Young Gustaf Mannerheim, who had already started his schooling in St. Petersburg, was sent to join the Naval Cadet Corps of the Imperial Russian Navy in 1884 – at the age of 16. Hedvig Mannerheim was helped in this decision by a Finland-born officer in the Russian military, Major General Johan Alexander Berg whom Hedvig had met in 1882 when he became the director of the military hospital at Peterhof. Young Gustaf didn't much care for the conditions he had landed in at the military school, especially as he was older than most of the other cadets and thus found it hard to fit in. He even considered leaving the school and going absent without leave, to make his way to Finland in protest of his mother's decision for his career. In the end, though, his sense of duty and love and worry for his mother and siblings won out.

Young Mannerheim had a rough time in the Cadet Corps. He found it hard to get used to military discipline, and especially learning even passable Russian was difficult for him. In 1893, though, despite everything, Mannerheim graduated from the Cadet Corps with middling grades and was given his first commission in the Russian Baltic Fleet in the rank of Midshipman. The first vessel he would serve on would be the old monitor Rusalka, then serving as a training hulk.

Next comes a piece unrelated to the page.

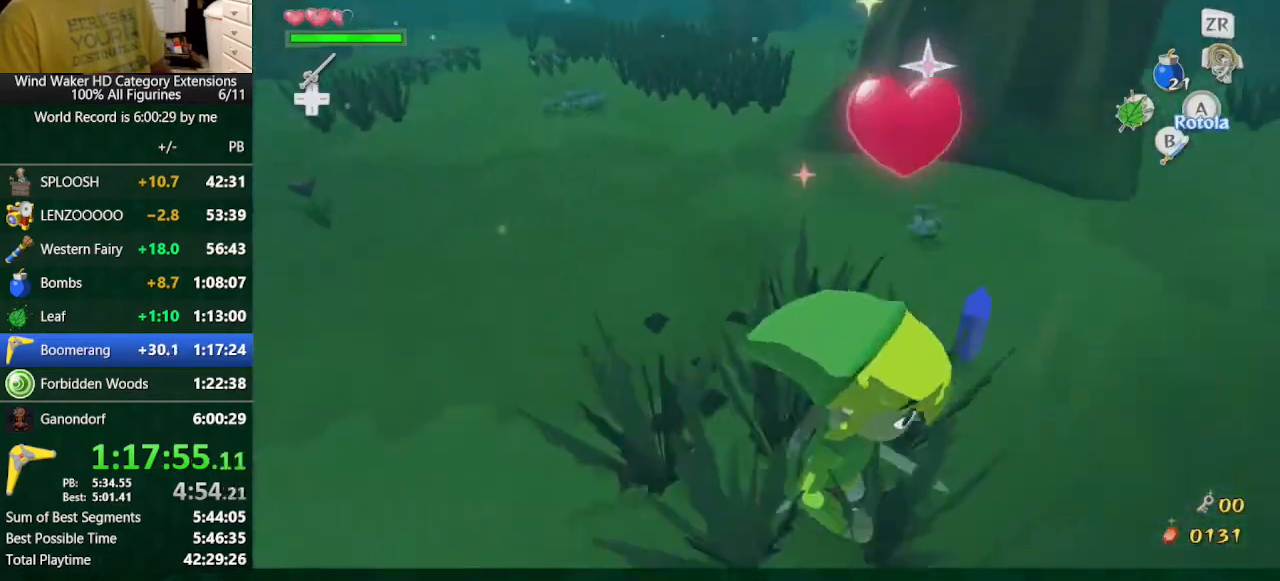
{"buttons": [], "left_stick": "center", "right_stick": "center", "events": [[133, "left_stick", "up"], [200, "right_stick", "center"], [233, "left_stick", "up-right"], [433, "left_stick", "center"]]}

Mannerheim's early military career was helped by the fact that at the time the chief of staff of the Kronstadt military port was the Finnish-born Rear Admiral Teodor Avellán. The young Finnish officer was soon noticed by Avellán, a man who had made something of a name for himself in high-profile positions, and the Rear Admiral strived to help Mannerheim along in his career. This kind of a system of nationality-based patronage was something that was commonly used in the Russian military by Finnish officers who knew that without it, their younger countrymen, especially those from less affluent families, would end up in a disadvantage in comparison to ethnically Russian officers who had patronage systems of their own – whether or not they had the practical military skills and aptitude needed to work as an officer in the Tsar's forces. In 1896 Avellán ascended to the prestigious position of the Chief of Staff of the entire Navy, and this meant that his support was vitally important for Gustaf Mannerheim.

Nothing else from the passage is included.